» **Exercise text**
•••••
# Will a Gen4 OEM Glock 17 - 17 round magazine work in a Glock 17 - 10 round pistol?



## kms888 (Jun 30, 2012)

Unfortunately I recently found out that the town I live in has a limit on magazine capacity of 15 rounds. 

I am wondering if I move to another town, If I could easily run a 17 round magazine in a Glock 17 - 10 round pistol without any modification?

I was looking to purchase the Glock 17 soon but not sure the FFL would be able to transfer it to me, once they look at my address, so I might end up having to buy the "California" version.

Any suggestions?


----------



## DJ Niner (Oct 3, 2006)

The models I am familiar with from the past would each work with magazines of either capacity; the 10-shot guns and the 17-shot guns were the exact same model, just packaged and sold with different magazines. I use several old made-during-the-AWB 10-shot mags in competitions in my G17s and G19s, and I also have used the latest/current/Gen4 ambi-notch-cut mags in my older Gen1, Gen2, and Gen3 9mm Glocks, and I've never had a magazine incompatibility issue, as far as I can tell.

Now, I should mention that the info quoted in the first line above is several years old, and I'm not making much effort to keep up with the latest/greatest in the gun world nowadays, so you might want to run that question past a local gun dealer or store in your town. They should know, as it would be hard to legally sell guns in a town with silly laws like that if they DIDN'T know all the details.
•••••
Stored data
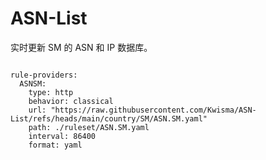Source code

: 
# ASN-List

实时更新 SM 的 ASN 和 IP 数据库。

<pre><code class="language-javascript">
rule-providers:
  ASNSM:
    type: http
    behavior: classical
    url: "https://raw.githubusercontent.com/Kwisma/ASN-List/refs/heads/main/country/SM/ASN.SM.yaml"
    path: ./ruleset/ASN.SM.yaml
    interval: 86400
    format: yaml
</code></pre>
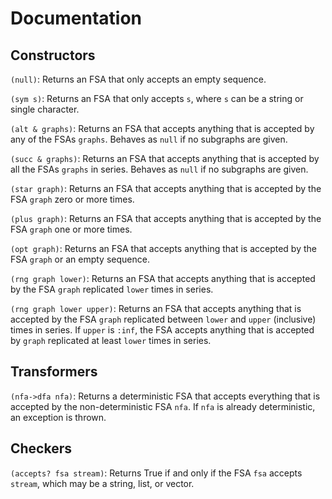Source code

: # Documentation

## Constructors

`(null)`: Returns an FSA that only accepts an empty sequence.

`(sym s)`: Returns an FSA that only accepts `s`, where `s` can be
a string or single character.

`(alt & graphs)`: Returns an FSA that accepts anything that is
accepted by any of the FSAs `graphs`. Behaves as `null`
if no subgraphs are given.

`(succ & graphs)`: Returns an FSA that accepts anything that
is accepted by all the FSAs `graphs` in series. Behaves as `null`
if no subgraphs are given.

`(star graph)`: Returns an FSA that accepts anything that
is accepted by the FSA `graph` zero or more times.

`(plus graph)`: Returns an FSA that accepts anything that
is accepted by the FSA `graph` one or more times.

`(opt graph)`: Returns an FSA that accepts anything that
is accepted by the FSA `graph` or an empty sequence.

`(rng graph lower)`: Returns an FSA that accepts anything that
is accepted by the FSA `graph` replicated `lower` times in series.

`(rng graph lower upper)`: Returns an FSA that accepts anything that
is accepted by the FSA `graph` replicated between `lower` and
`upper` (inclusive) times in series. If `upper` is `:inf`, the FSA
accepts anything that is accepted by `graph` replicated at least
`lower` times in series.

## Transformers

`(nfa->dfa nfa)`: Returns a deterministic FSA that accepts everything
that is accepted by the non-deterministic FSA `nfa`. If `nfa` is
already deterministic, an exception is thrown.

## Checkers

`(accepts? fsa stream)`: Returns True if and only if the FSA `fsa`
accepts `stream`, which may be a string, list, or vector.
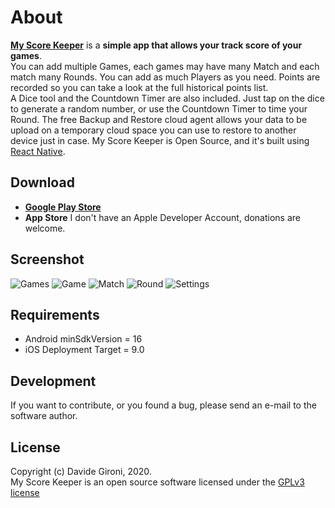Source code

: About
===

**[My Score Keeper](https://github.com/davidegironi/myscorekeeper)** is a **simple app that allows your track score of your games**.  
You can add multiple Games, each games may have many Match and each match many Rounds. You can add as much Players as you need.
Points are recorded so you can take a look at the full historical points list.  
A Dice tool and the Countdown Timer are also included. Just tap on the dice to generate a random number, or use the Countdown Timer to time your Round.
The free Backup and Restore cloud agent allows your data to be upload on a temporary cloud space you can use to restore to another device just in case.
My Score Keeper is Open Source, and it's built using [React Native](https://reactnative.dev/).

## Download
* **[Google Play Store](https://play.google.com/store/apps/details?id=com.davidegironi.myscorekeeper)**
* **App Store** I don't have an Apple Developer Account, donations are welcome.

## Screenshot
![Games](screenshots/small/ios_games.png)
![Game](screenshots/small/ios_game.png)
![Match](screenshots/small/ios_match.png)
![Round](screenshots/small/ios_round.png)
![Settings](screenshots/small/ios_settings.png)

## Requirements
* Android minSdkVersion = 16
* iOS Deployment Target = 9.0

## Development

If you want to contribute, or you found a bug, please send an e-mail to the software author.

## License

Copyright (c) Davide Gironi, 2020.  
My Score Keeper is an open source software licensed under the [GPLv3 license](http://opensource.org/licenses/GPL-3.0)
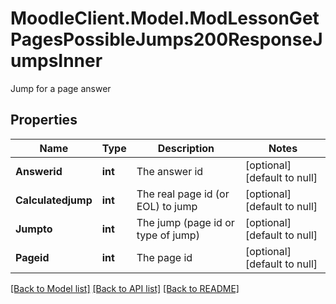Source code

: # MoodleClient.Model.ModLessonGetPagesPossibleJumps200ResponseJumpsInner
Jump for a page answer

## Properties

Name | Type | Description | Notes
------------ | ------------- | ------------- | -------------
**Answerid** | **int** | The answer id | [optional] [default to null]
**Calculatedjump** | **int** | The real page id (or EOL) to jump | [optional] [default to null]
**Jumpto** | **int** | The jump (page id or type of jump) | [optional] [default to null]
**Pageid** | **int** | The page id | [optional] [default to null]

[[Back to Model list]](../README.md#documentation-for-models) [[Back to API list]](../README.md#documentation-for-api-endpoints) [[Back to README]](../README.md)


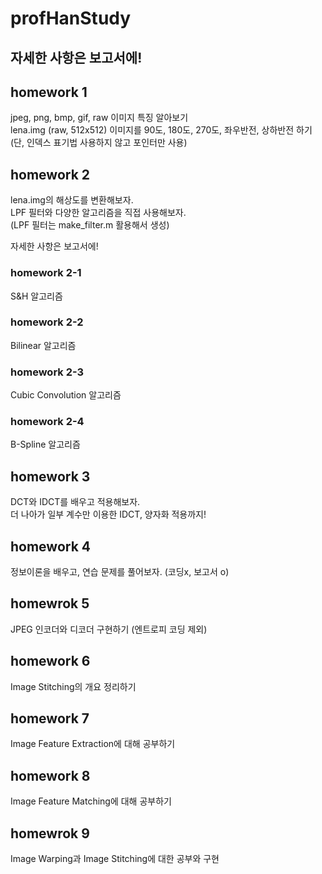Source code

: # profHanStudy

## 자세한 사항은 보고서에!

## homework 1

jpeg, png, bmp, gif, raw 이미지 특징 알아보기 </br>
lena.img (raw, 512x512) 이미지를 90도, 180도, 270도, 좌우반전, 상하반전 하기 <br/>
(단, 인덱스 표기법 사용하지 않고 포인터만 사용) <br/>

## homework 2

lena.img의 해상도를 변환해보자. </br>
LPF 필터와 다양한 알고리즘을 직접 사용해보자. </br>
(LPF 필터는 make_filter.m 활용해서 생성) </br>

자세한 사항은 보고서에!

### homework 2-1

S&H 알고리즘

### homework 2-2 

Bilinear 알고리즘

### homework 2-3

Cubic Convolution 알고리즘

### homework 2-4

B-Spline 알고리즘

## homework 3

DCT와 IDCT를 배우고 적용해보자. </br>
더 나아가 일부 계수만 이용한 IDCT, 양자화 적용까지! </br>

## homework 4

정보이론을 배우고, 연습 문제를 풀어보자. (코딩x, 보고서 o) </br>

## homewrok 5

JPEG 인코더와 디코더 구현하기 (엔트로피 코딩 제외) </br>

## homework 6

Image Stitching의 개요 정리하기 </br>

## homework 7

Image Feature Extraction에 대해 공부하기 </br>

## homework 8

Image Feature Matching에 대해 공부하기 </br>

## homewrok 9 

Image Warping과 Image Stitching에 대한 공부와 구현 </br>


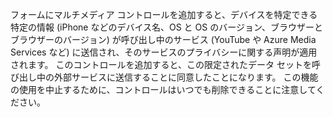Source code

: フォームにマルチメディア コントロールを追加すると、デバイスを特定できる特定の情報 (iPhone などのデバイス名、OS と OS のバージョン、ブラウザーとブラウザーのバージョン) が呼び出し中のサービス (YouTube や Azure Media Services など) に送信され、そのサービスのプライバシーに関する声明が適用されます。 このコントロールを追加すると、この限定されたデータ セットを呼び出し中の外部サービスに送信することに同意したことになります。 この機能の使用を中止するために、コントロールはいつでも削除できることに注意してください。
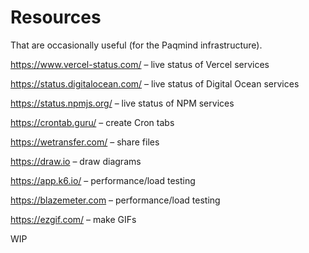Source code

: # Resources

That are occasionally useful (for the Paqmind infrastructure).

https://www.vercel-status.com/ – live status of Vercel services 

https://status.digitalocean.com/ – live status of Digital Ocean services

https://status.npmjs.org/ – live status of NPM services

https://crontab.guru/ – create Cron tabs

https://wetransfer.com/ – share files 

https://draw.io – draw diagrams

https://app.k6.io/ – performance/load testing

https://blazemeter.com – performance/load testing

https://ezgif.com/ – make GIFs

WIP
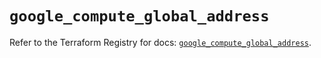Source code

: # `google_compute_global_address`

Refer to the Terraform Registry for docs: [`google_compute_global_address`](https://registry.terraform.io/providers/hashicorp/google/6.38.0/docs/resources/compute_global_address).
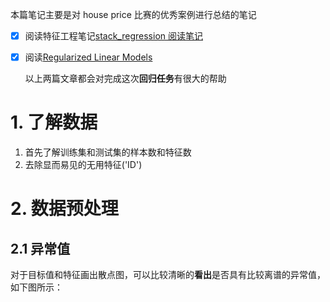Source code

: 
本篇笔记主要是对 house price 比赛的优秀案例进行总结的笔记
- [x] 阅读特征工程笔记[stack_regression 阅读笔记](stack_regression%20阅读笔记.md)
- [x] 阅读[Regularized Linear Models](https://www.kaggle.com/apapiu/regularized-linear-models)


	以上两篇文章都会对完成这次**回归任务**有很大的帮助



# 1. 了解数据
1. 首先了解训练集和测试集的样本数和特征数
2. 去除显而易见的无用特征('ID')


# 2. 数据预处理

## 2.1 异常值

对于目标值和特征画出散点图，可以比较清晰的**看出**是否具有比较离谱的异常值，如下图所示：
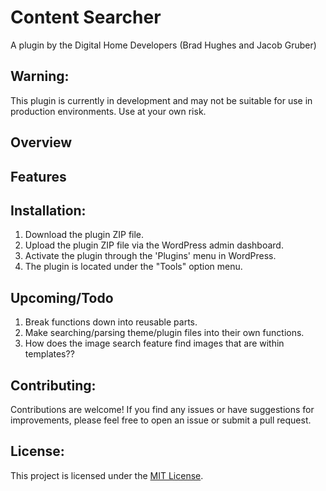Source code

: # Content Searcher

A plugin by the Digital Home Developers (Brad Hughes and Jacob Gruber)

## Warning:
This plugin is currently in development and may not be suitable for use in production environments. Use at your own risk.

## Overview

## Features

## Installation:
1. Download the plugin ZIP file.
2. Upload the plugin ZIP file via the WordPress admin dashboard.
3. Activate the plugin through the 'Plugins' menu in WordPress.
4. The plugin is located under the "Tools" option menu.

## Upcoming/Todo
1. Break functions down into reusable parts.
2. Make searching/parsing theme/plugin files into their own functions.
3. How does the image search feature find images that are within templates??


## Contributing:
Contributions are welcome! If you find any issues or have suggestions for improvements, please feel free to open an issue or submit a pull request.

## License:
This project is licensed under the [MIT License](LICENSE).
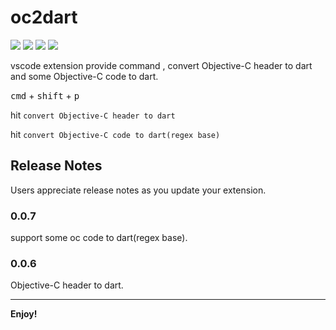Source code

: # oc2dart  
[![](https://vsmarketplacebadge.apphb.com/version/bung87.oc2dart.svg
)](https://marketplace.visualstudio.com/items?itemName=bung87.oc2dart)
[![](https://vsmarketplacebadge.apphb.com/installs-short/bung87.oc2dart.svg
)](https://marketplace.visualstudio.com/items?itemName=bung87.oc2dart)
[![](https://vsmarketplacebadge.apphb.com/rating-short/bung87.oc2dart.svg
)](https://marketplace.visualstudio.com/items?itemName=bung87.oc2dart)
[![](https://vsmarketplacebadge.apphb.com/trending-monthly/bung87.oc2dart.svg
)](https://marketplace.visualstudio.com/items?itemName=bung87.oc2dart)


vscode extension provide command ,
convert Objective-C header to dart and some Objective-C code to dart.

<kbd>cmd</kbd> + <kbd>shift</kbd> + <kbd>p</kbd> 

hit `convert Objective-C header to dart`

hit `convert Objective-C code to dart(regex base)`

## Release Notes

Users appreciate release notes as you update your extension.

### 0.0.7

support some oc code to dart(regex base).  

### 0.0.6  

Objective-C header to dart.  

-------------------------------------------------------------------------


**Enjoy!**
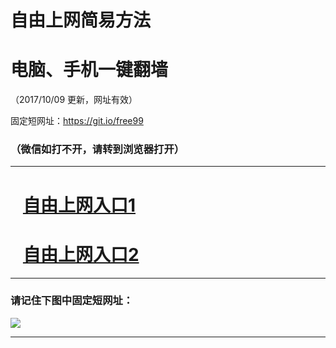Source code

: ﻿# 自由上网简易方法

# 电脑、手机一键翻墙

（2017/10/09 更新，网址有效）

固定短网址：https://git.io/free99

### （微信如打不开，请转到浏览器打开）


***





# &nbsp;&nbsp; <a href="http://ft685716982.fwq-tz-1001.info/fwqtz01.html?t=100900116512 " target="_blank">自由上网入口1</a>
# &nbsp;&nbsp; <a href="http://ft750518940.fwq-tz-1002.info/fwqtz02.html?t=100900121645 " target="_blank">自由上网入口2</a>
***

### 请记住下图中固定短网址：

<img src="https://s3-us-west-2.amazonaws.com/fwq-1001/yjfq-20170905okok.png" /> 


***

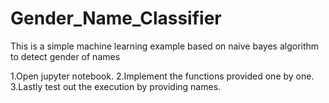 # Gender_Name_Classifier
This is a simple machine learning example based on naive bayes algorithm to detect gender of names

1.Open jupyter notebook.
2.Implement the functions provided one by one.
3.Lastly test out the execution by providing names.
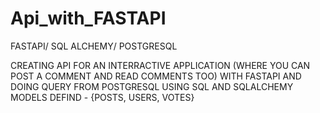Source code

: # Api_with_FASTAPI
FASTAPI/ SQL ALCHEMY/ POSTGRESQL

CREATING API FOR AN INTERRACTIVE APPLICATION (WHERE YOU CAN POST A COMMENT AND READ COMMENTS TOO) 
WITH FASTAPI AND DOING QUERY FROM POSTGRESQL USING SQL AND SQLALCHEMY
MODELS DEFIND - {POSTS, USERS, VOTES}

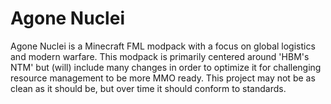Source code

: # Agone Nuclei 

Agone Nuclei is a Minecraft FML modpack with a focus on global logistics and modern warfare. This modpack is primarily centered around 'HBM's NTM' but (will) include many changes in order to optimize it for challenging resource management to be more MMO ready. This project may not be as clean as it should be, but over time it should conform to standards.

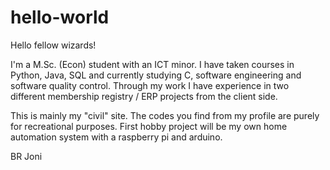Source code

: # hello-world

Hello fellow wizards!

I'm a M.Sc. (Econ) student with an ICT minor. I have taken courses in Python, Java, SQL and currently studying C, software engineering and software quality control. Through my work I have experience in two different membership registry / ERP projects from the client side.

This is mainly my "civil" site. The codes you find from my profile are purely for recreational purposes. First hobby project will be my own home automation system with a raspberry pi and arduino.

BR Joni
•••••
» **Prompt**
Continue the forum thread on Glock 17 magazine compatibility, picking up after its last sentence. The listing has no connection to the Glock magazine forum thread.

» **Answer area**
Great choice on picking the Glock; good luck!


----------



## denner (Jun 3, 2011)

It's the magazine that limits any G17 capacity not the pistol itself. So your answer would be yes. Older generation magazines in Gen 4's would work, but primarily Glock magazine compatibility is dependent on the type of magazine release that is on the Glock.
Glocks with the standard magazine release can use all generations of Glock magazines.
Glocks with the ambi-magazine release can only use the newer generation of Glock magazines, the ones with the mag release cut on the front of the magazine.
Glocks with the reversable magazine release set up on the standard side can use all generations of Glock magazines.
Glocks with the reversable magazine release set up on the non-standard side can only use the newest generation of Glock magazines, the ones with the mag release cut on the right side of the magazine.except you can not switch your mag release from righty to lefty in the Gen 4 w/ the older non gen4 mags..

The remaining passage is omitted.